La représentation de l’enfant gagne ses lettres de noblesse :
Jean-François Millet, fondateur de l'école de Barbizon, consacre aux soins des plus jeunes des peintures qui deviennent des icônes de la France rurale. 
 
Enfant au cerceau – 1841


La leçon de tricot – 1869

D’autres artistes témoignent de l’enfance urbaine et défavorisée. Philippe Auguste Jeanron héroïse l’enfant des barricades, un insurgé comme Gavroche. Alors que le naturaliste, Jules Bastien-Lepage dénonce le travail des enfants, leur prostitution et que Fernand Pelez intitule son petit marchand de violettes : Martyr, les impressionnistes se font les interprètes d’une enfance bourgeoise et préservée. Ils témoignent de l’émergence d’une certaine famille moderne.


Les petits patriotes – 1830
Philippe Auguste Jeanron



Le petit marchand de violettes – 1885
Fernand Pelez


Le premier bain – 1852
Honoré Daumier


Camille au jardin, avec Jean et sa bonne – 1873
Claude Monet
 
A la fin du XIXe siècle, la considération portée à l’enfant est devenue tout autre. Il s’agit désormais d’un futur adulte qui doit être protégé, d’un être humain qui se trouve dans une phase d’évolution graduelle, d’une personne ayant ses caractéristiques et ses besoins propres.

XXe siècle : Peindre comme un enfant
 
Les grandes lois du XXe siècle reflètent une autre vision de l’enfance qui réitère la qualité de pureté comme spécificité absolue de cette période de vie. Mais c'est aussi la création d’un système pénal spécifique à l’enfant. La loi de 1912 crée les tribunaux pour enfants et adolescents. Les mineurs de moins de 13 ans deviennent pénalement irresponsables de leurs actes ; la sanction pénale devient impossible avant l’âge de treize ans.

Le ballon ou Coin de parc avec enfant – 1899
Félix Valloton
 


La boxe – 1918
Maurice Denis

La seconde moitié du XXe siècle voit une nouvelle grande phase marquée par :
– La reconnaissance de la spécificité de l’enfant, qui se matérialise avec la déclaration universelle des droits de l’enfant de 1959. Son préambule affirme « la nécessité d’une protection spéciale et notamment d’une protection juridique appropriée ».
– La reconnaissance de l’enfant comme véritable sujet de droit. Néanmoins l’enfant reste perçu comme « un être passif, un simple objet de droits ».
– Il faut attendre la Convention Internationale des Droits de l’Enfant (CIDE) en 1989 pour que l’enfant soit désormais pensé en sujet de droit. Il ne s’agit donc plus de décrire les règles juridiques applicables aux enfants, mais de proclamer que les enfants ont des droits qui doivent être reconnus par les États. 
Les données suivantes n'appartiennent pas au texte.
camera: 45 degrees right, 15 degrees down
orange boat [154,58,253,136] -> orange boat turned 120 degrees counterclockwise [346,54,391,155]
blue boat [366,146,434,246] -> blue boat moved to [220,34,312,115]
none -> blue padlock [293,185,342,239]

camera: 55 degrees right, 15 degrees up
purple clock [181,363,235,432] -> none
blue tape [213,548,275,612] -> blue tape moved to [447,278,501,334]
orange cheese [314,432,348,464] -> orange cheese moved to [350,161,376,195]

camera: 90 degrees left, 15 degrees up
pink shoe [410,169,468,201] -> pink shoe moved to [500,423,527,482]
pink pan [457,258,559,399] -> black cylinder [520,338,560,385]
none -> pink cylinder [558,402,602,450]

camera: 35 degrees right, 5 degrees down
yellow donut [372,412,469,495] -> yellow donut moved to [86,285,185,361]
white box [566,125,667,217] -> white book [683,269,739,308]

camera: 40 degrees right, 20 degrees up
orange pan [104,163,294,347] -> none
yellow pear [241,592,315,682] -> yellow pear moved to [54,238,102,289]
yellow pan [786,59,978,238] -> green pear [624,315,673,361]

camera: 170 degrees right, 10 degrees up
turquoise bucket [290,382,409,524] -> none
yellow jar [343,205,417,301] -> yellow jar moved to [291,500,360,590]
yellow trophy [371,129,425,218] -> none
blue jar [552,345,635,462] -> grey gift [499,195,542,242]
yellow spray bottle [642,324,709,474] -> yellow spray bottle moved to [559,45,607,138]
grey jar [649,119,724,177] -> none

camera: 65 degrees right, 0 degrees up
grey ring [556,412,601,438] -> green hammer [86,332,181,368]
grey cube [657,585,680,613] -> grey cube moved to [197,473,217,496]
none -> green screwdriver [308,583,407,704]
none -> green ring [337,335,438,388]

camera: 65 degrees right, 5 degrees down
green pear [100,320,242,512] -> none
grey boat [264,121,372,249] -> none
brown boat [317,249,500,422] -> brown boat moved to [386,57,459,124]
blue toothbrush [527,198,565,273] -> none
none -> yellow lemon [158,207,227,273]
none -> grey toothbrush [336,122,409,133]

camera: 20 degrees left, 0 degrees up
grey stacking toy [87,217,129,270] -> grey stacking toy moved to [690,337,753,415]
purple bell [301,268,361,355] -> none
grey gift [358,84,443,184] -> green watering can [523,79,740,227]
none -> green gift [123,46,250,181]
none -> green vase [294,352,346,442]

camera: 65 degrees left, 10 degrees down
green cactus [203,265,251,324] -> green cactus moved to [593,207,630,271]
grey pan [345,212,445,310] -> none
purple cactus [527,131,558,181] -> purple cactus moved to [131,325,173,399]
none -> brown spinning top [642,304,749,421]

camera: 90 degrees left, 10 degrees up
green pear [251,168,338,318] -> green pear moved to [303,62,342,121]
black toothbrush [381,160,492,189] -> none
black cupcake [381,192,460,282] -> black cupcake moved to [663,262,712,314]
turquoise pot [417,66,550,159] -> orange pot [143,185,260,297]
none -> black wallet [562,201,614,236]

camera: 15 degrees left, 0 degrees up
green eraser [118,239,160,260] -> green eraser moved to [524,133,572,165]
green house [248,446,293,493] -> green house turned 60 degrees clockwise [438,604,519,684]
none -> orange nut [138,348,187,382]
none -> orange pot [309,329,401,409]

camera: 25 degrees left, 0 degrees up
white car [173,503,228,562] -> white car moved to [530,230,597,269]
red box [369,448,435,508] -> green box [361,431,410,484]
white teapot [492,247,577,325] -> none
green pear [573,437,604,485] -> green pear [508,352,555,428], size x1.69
Certains artistes arrivent à considérer les enfants comme des pairs et exposent leurs œuvres (sous anonymat et sans titre). 



En 1945, commentant une exposition de dessins d’enfants, Pablo Picasso résume – non sans provocation – les enjeux de sa démarche. « Quand j’avais leur âge, je dessinais comme Raphaël, mais il m’a fallu toute une vie pour apprendre à dessiner comme eux. »  
Le Peintre et l’enfant, de 1969, reste fidèle à cette idée.


Après 1950, Jean Dubuffet fonde la "Compagnie de l'art brut". Il adore l'art des fous et celui des enfants. Il revendique même un infantilisme délibéré. Si ce dessin de 1975, Lieu plurifocal, évoque immédiatement un dessin d'enfant, sa composition est très étudiée, c'est un déséquilibre construit.


Conclusion 

L’exposition a permis de donner un coup de projecteur sur un sujet, l’enfant et plus que ça, l’enfance. Aussi a-t-on vu, à partir des différents tableaux, l’évolution de ce sujet dans l’histoire, la société, les mœurs, le cadre légal… La discussion qui s'en est suivi permet de dire que, plus qu’un phénomène biologique, l’enfance serait donc une construction socioculturelle qui évolue historiquement, qui varie d’une société à une autre et qui concerne les premières années de vie humaine.